We’ve all been there – it’s feeding time, your favorite horse is eating up their grain like there’s no tomorrow, and suddenly they freeze. Maybe they start extending their neck or coughing. After a minute, some froth or feed material starts to come out of their nose. They’re choking! What do you do now?
What is choke?
Unlike humans, equine choking occurs when a piece of food gets stuck in the esophagus. While it won’t cause air flow to be cut off, it can be quite distressing. Signs include:
- Stretching the neck out right after a meal or during the meal
- Distress such as increased heart or respiratory rate
- Feedstuff and foam coming out of the nostrils
- Coughing or gagging
- Repeated swallowing attempts
So what do you do?
First off, take a deep breath – this is an emergency, but it isn’t dire yet! A large number of chokes will resolve on their own without veterinarian intervention. Sometimes you can feel the food blockage in the neck and help to massage it down. Give the horse at least 10 minutes to use their saliva and muscles to resolve the choke. If after 10 minutes your horse is still having trouble or if you believe this to be an issue of longer duration, call your veterinarian for guidance!
My horse is still choking…now what?
Having your horse seen by the veterinarian is the next step. Sedation will help your horse calm down and oftentimes, a muscle relaxer is administered for esophageal relaxation. Once sedated, a nasogastric tube will be passed into the esophagus. If a nosebleed starts, don’t fret! This is a common occurrence, and ultimately the nosebleed will stop on its own with a bit of time. More often, feed may begin coming out of the nostrils and the tube. Water will be repeatedly administered through the tube to lavage the feed out until the tube can be passed into the stomach. Depending on the length of the choke episode duration and its severity, your veterinarian may elect to place your horse on an antibiotic for a few weeks due to the risk of aspiration pneumonia.

**Requirement 1**
Revise the equine choke text from "My horse is" to "of aspiration pneumonia.", swapping "nasogastric tube" for "stomach tube".
**Requirement 2**
According to the equine choke text, how long should a horse be given to resolve a choke on its own before you call the veterinarian?

**Given information**
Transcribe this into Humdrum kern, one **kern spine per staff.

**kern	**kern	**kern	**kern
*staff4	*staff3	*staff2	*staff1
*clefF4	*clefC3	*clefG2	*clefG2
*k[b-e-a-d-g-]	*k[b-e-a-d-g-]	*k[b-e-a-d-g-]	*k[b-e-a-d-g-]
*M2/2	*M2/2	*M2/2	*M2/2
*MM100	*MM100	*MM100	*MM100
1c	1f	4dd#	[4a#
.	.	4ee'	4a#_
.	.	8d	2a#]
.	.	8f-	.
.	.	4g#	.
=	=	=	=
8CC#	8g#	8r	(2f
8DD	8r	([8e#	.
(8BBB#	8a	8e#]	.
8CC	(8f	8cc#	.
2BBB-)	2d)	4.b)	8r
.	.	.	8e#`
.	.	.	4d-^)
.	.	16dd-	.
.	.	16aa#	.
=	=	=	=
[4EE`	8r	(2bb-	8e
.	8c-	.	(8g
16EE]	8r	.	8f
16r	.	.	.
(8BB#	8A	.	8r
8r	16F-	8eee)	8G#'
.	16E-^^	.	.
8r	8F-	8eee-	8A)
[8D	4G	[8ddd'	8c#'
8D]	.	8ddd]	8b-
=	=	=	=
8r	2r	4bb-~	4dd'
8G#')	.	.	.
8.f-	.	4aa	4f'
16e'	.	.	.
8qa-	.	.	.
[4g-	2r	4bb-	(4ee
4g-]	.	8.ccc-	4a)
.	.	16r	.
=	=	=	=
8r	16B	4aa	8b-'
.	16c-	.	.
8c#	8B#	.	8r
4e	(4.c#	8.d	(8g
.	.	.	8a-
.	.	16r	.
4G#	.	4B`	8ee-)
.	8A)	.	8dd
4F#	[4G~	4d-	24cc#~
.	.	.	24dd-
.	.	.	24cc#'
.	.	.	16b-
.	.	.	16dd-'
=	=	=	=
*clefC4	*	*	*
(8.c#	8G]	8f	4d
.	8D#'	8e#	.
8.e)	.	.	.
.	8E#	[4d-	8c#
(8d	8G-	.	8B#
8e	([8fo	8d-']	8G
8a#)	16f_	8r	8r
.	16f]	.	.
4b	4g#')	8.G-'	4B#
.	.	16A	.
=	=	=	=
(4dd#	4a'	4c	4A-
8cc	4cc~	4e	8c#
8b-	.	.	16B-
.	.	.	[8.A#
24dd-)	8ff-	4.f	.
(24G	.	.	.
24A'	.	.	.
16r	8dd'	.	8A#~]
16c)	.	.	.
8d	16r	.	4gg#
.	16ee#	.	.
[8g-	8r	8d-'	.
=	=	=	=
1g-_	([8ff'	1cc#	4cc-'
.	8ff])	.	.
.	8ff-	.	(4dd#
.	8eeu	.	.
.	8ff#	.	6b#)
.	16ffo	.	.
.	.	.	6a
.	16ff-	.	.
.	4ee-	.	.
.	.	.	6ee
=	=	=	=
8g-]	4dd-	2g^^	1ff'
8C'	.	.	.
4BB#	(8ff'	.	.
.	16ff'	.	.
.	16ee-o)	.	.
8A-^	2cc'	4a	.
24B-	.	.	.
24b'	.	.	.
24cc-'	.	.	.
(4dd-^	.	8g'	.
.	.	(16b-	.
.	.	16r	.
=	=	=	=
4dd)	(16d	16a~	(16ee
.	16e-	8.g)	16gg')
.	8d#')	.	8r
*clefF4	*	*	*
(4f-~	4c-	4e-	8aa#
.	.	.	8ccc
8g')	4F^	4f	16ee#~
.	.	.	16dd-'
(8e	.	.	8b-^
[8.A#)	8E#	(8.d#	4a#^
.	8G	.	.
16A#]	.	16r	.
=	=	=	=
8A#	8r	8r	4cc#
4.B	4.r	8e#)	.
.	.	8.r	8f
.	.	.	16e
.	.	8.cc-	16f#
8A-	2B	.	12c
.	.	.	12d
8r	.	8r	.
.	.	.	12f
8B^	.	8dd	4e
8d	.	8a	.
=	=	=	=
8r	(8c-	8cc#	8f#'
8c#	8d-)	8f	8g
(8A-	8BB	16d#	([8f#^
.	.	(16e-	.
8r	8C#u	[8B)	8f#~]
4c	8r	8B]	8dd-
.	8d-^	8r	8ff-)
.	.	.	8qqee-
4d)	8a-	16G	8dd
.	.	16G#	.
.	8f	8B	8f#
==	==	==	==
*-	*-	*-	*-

**Result 1**
My horse is still choking…now what?
Having your horse seen by the veterinarian is the next step. Sedation will help your horse calm down and oftentimes, a muscle relaxer is administered for esophageal relaxation. Once sedated, a stomach tube will be passed into the esophagus. If a nosebleed starts, don’t fret! This is a common occurrence, and ultimately the nosebleed will stop on its own with a bit of time. More often, feed may begin coming out of the nostrils and the tube. Water will be repeatedly administered through the tube to lavage the feed out until the tube can be passed into the stomach. Depending on the length of the choke episode duration and its severity, your veterinarian may elect to place your horse on an antibiotic for a few weeks due to the risk of aspiration pneumonia.

**Result 2**
At least 10 minutes.